* [SUPPLIED PASSAGE]
=====
The costs linked to the first registration of that land in the Land Register, which the parties to the contract valued by common accord at EUR 750 per hectare, were not re-invoiced to the vendor. The promises to sell stated, in addition, that Amărăşti Land Investment was to pay the vendor, at the time they were concluded, the full price of the land, which did not include the value of the land-registration operations.

21

Those promises to sell included moreover a clause whereby the vendor was required to pay Amărăşti Land Investment the costs incurred to register the land concerned in the Land Register and damages in the amount of EUR 2000 per hectare if it failed to fulfil its obligation to conclude the contract of sale within the prescribed period, either through its own fault or for any other reason except for reasons attributable to Amărăşti Land Investment.

22

Following the purchase of the land, Amărăşti Land Investment submitted, on 23 January 2017, a request for the reimbursement of VAT in the sum of 73828 Romanian lei (RON) (approximately EUR 15456), which was accepted by the tax authorities.

23

However, those authorities subsequently issued an additional VAT assessment of 41911 RON (approximately EUR 8772), on the ground that the sum of EUR 750 per hectare referred to in paragraph 20 above represented the value of the service, supplied by Amărăşti Land Investment to the vendors, relating to the registration of the land concerned and the conclusion of the contracts of sale by authentic instrument in return for the supply of that land. Those authorities stated, in that regard, that in return for that land, Amărăşti Land Investment had, first, paid a price and, secondly, supplied a service to the vendors, the cost of which had necessarily to be borne by them.

24

Amărăşti Land Investment challenged the tax assessment notice concerning the additional VAT that it was required to pay, but its appeal was dismissed by the tax authorities on the ground that Amărăşti Land Investment had supplied the services at issue in its own name, but on behalf of the vendors, without, however, invoicing their value to the beneficiaries or collecting the relevant VAT.
=====
* [DATA PROVIDED]
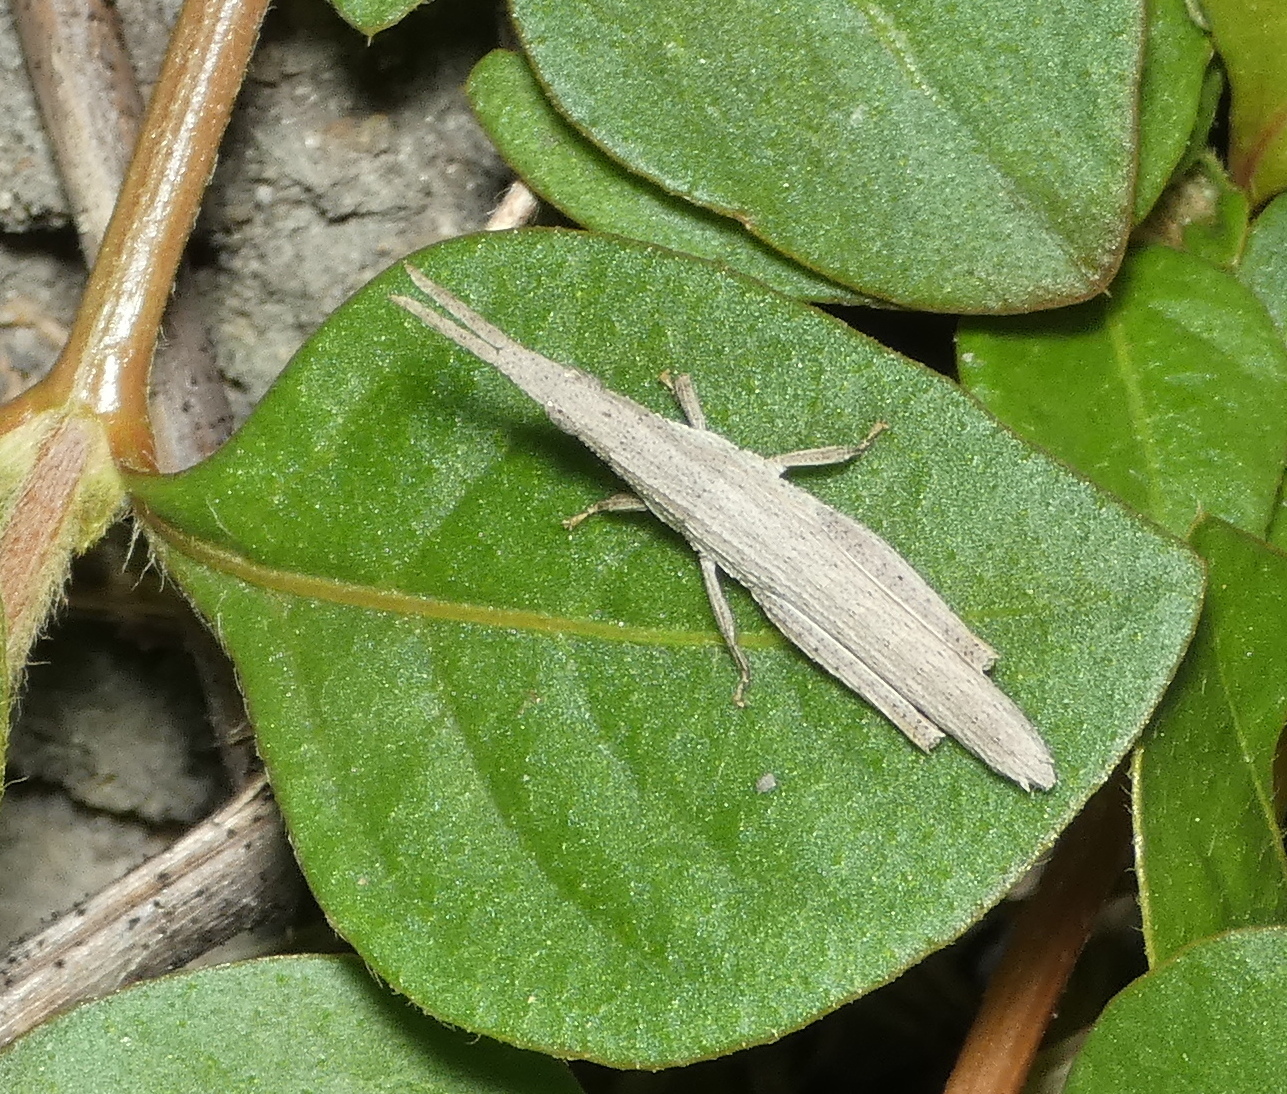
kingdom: Animalia
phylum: Arthropoda
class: Insecta
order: Orthoptera
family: Pyrgomorphidae
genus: Algete
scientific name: Algete brunneri
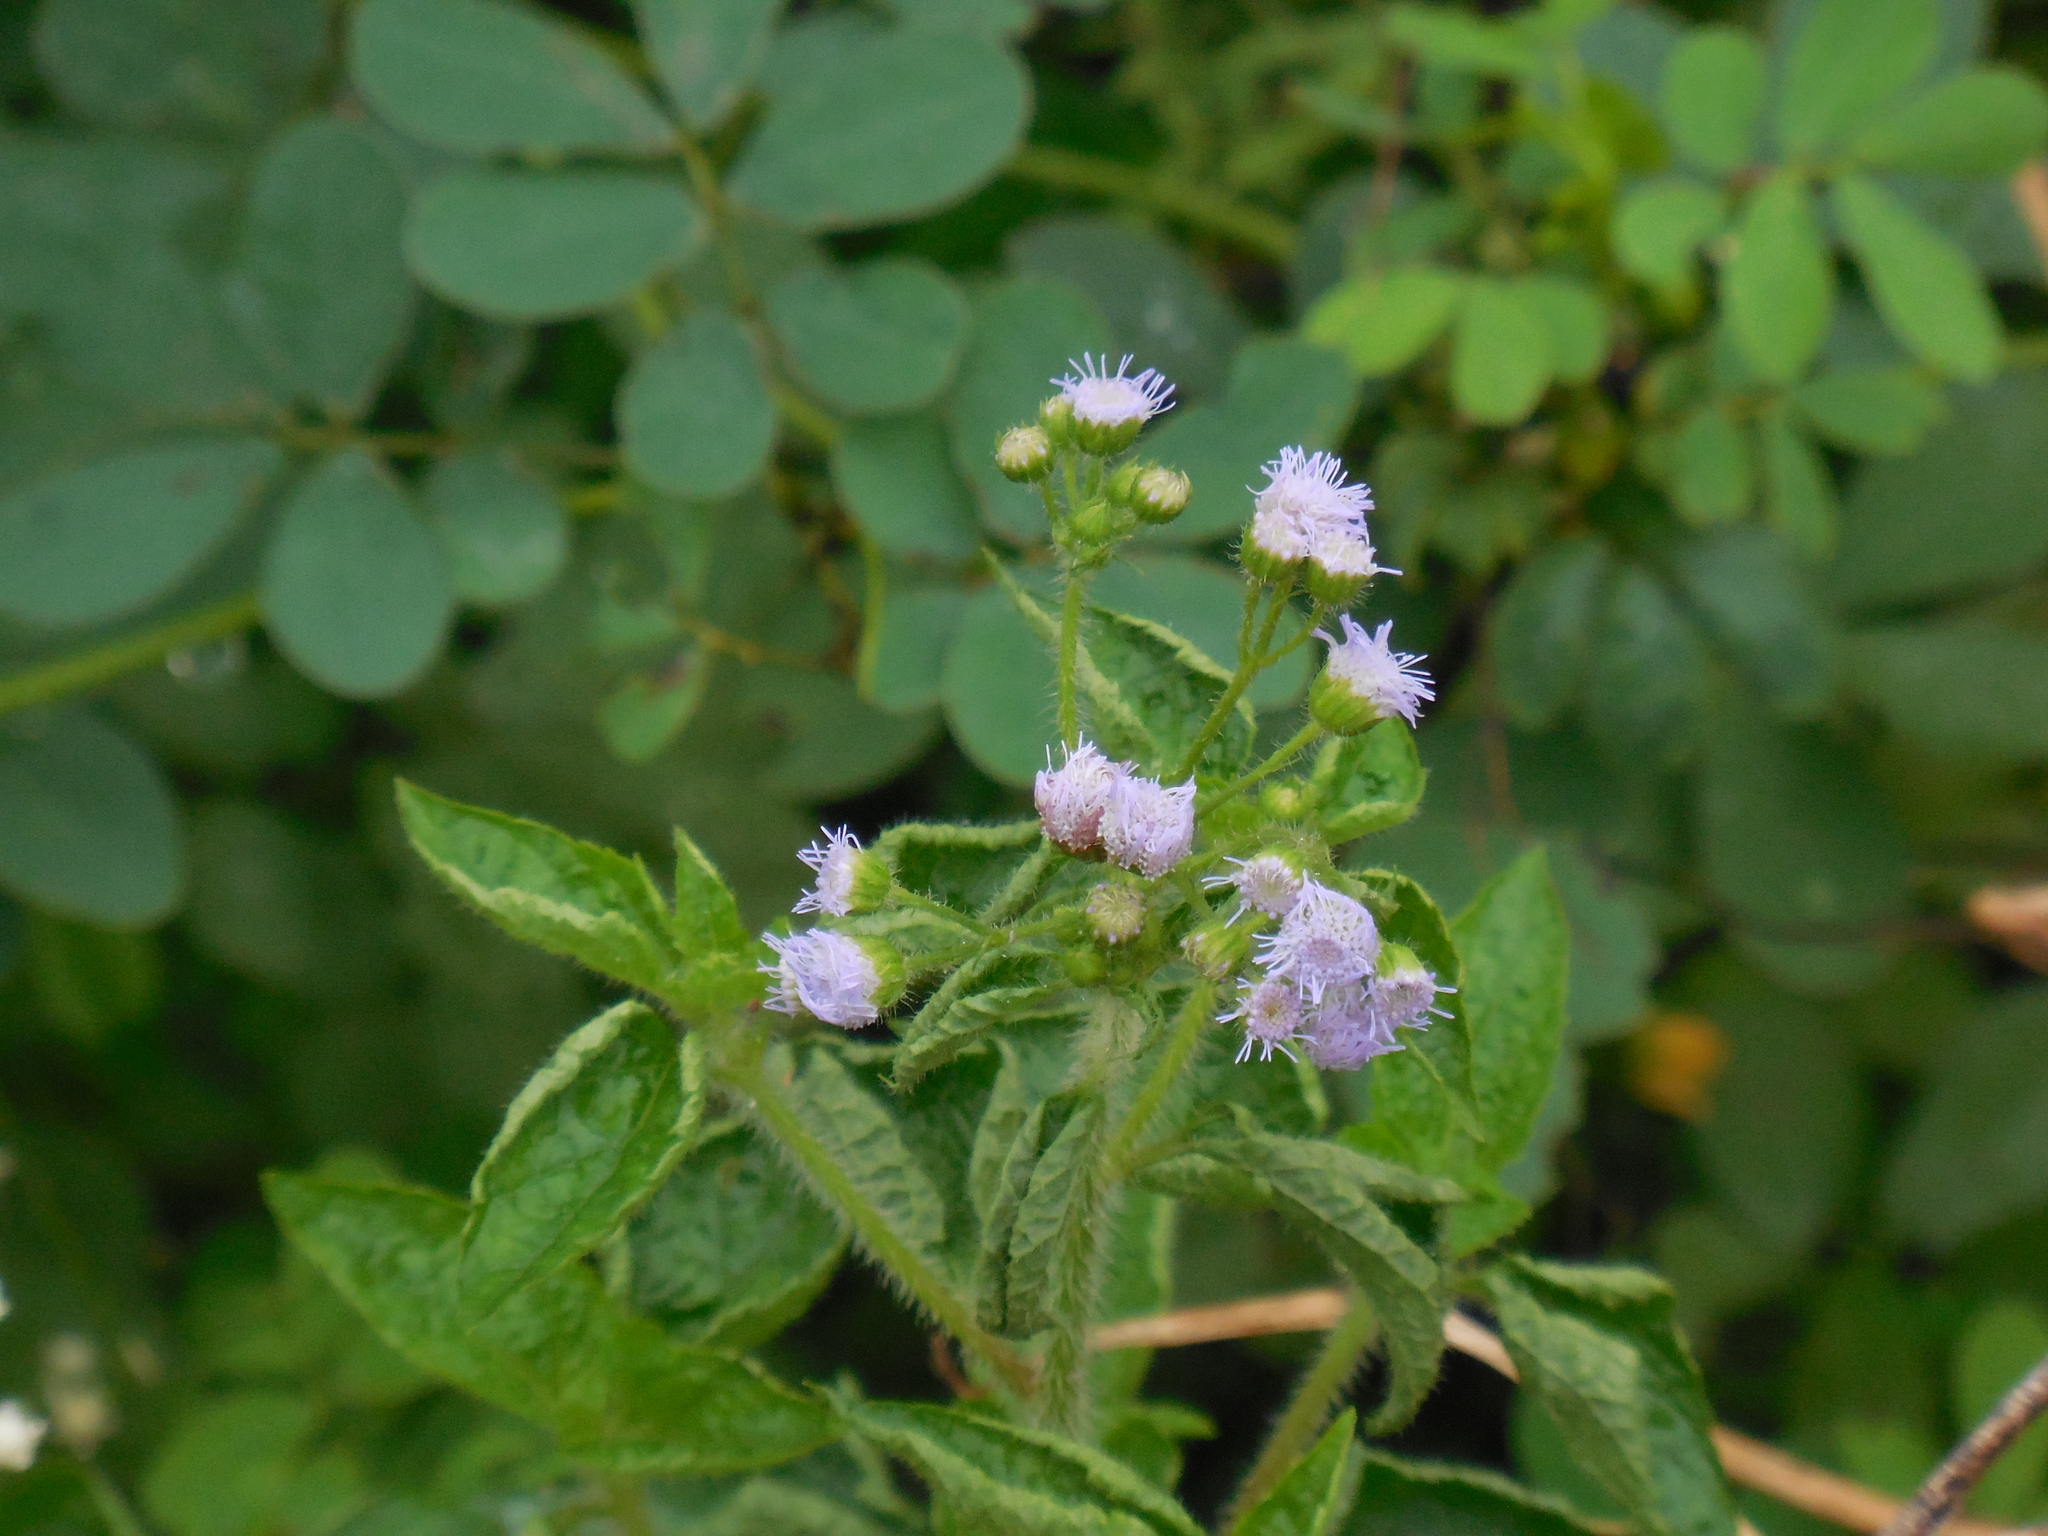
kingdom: Plantae
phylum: Tracheophyta
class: Magnoliopsida
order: Asterales
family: Asteraceae
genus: Ageratum
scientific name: Ageratum conyzoides
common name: Tropical whiteweed
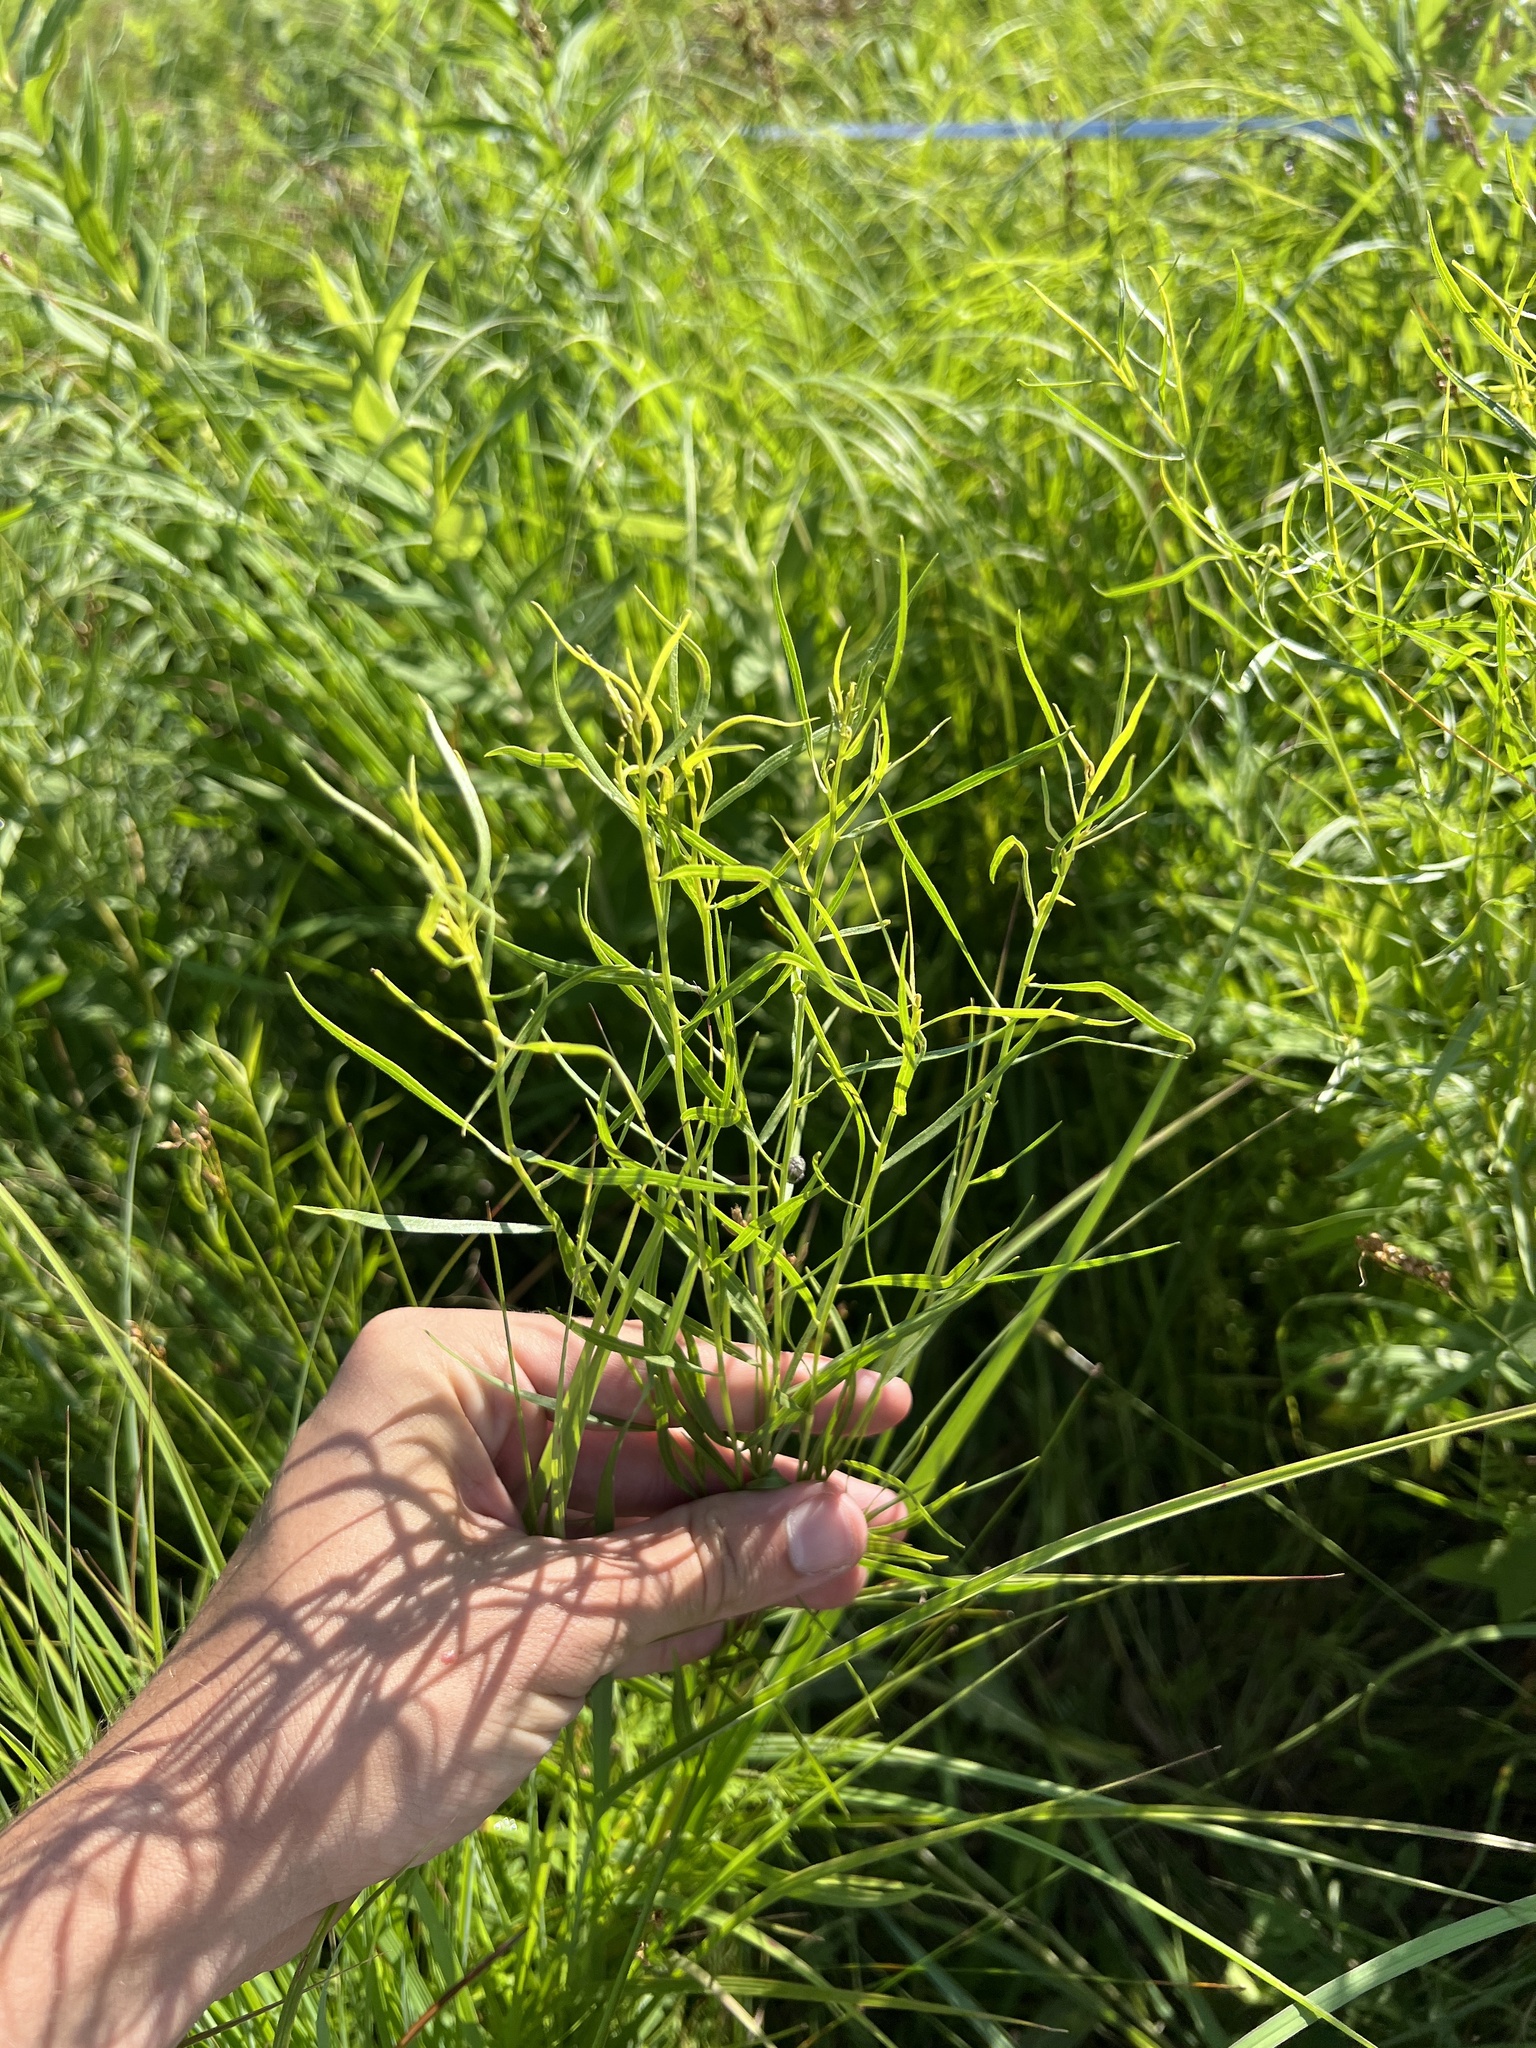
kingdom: Plantae
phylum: Tracheophyta
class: Magnoliopsida
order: Asterales
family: Asteraceae
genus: Euthamia
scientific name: Euthamia gymnospermoides
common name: Great plains goldentop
=====
* [DIRECTION] From the VAT and land-registration passage, copy word for word the stretch that begins with "Following the purchase" and ends with "the tax authorities.".

* [EXPECTED OUTPUT]
Following the purchase of the land, Amărăşti Land Investment submitted, on 23 January 2017, a request for the reimbursement of VAT in the sum of 73828 Romanian lei (RON) (approximately EUR 15456), which was accepted by the tax authorities.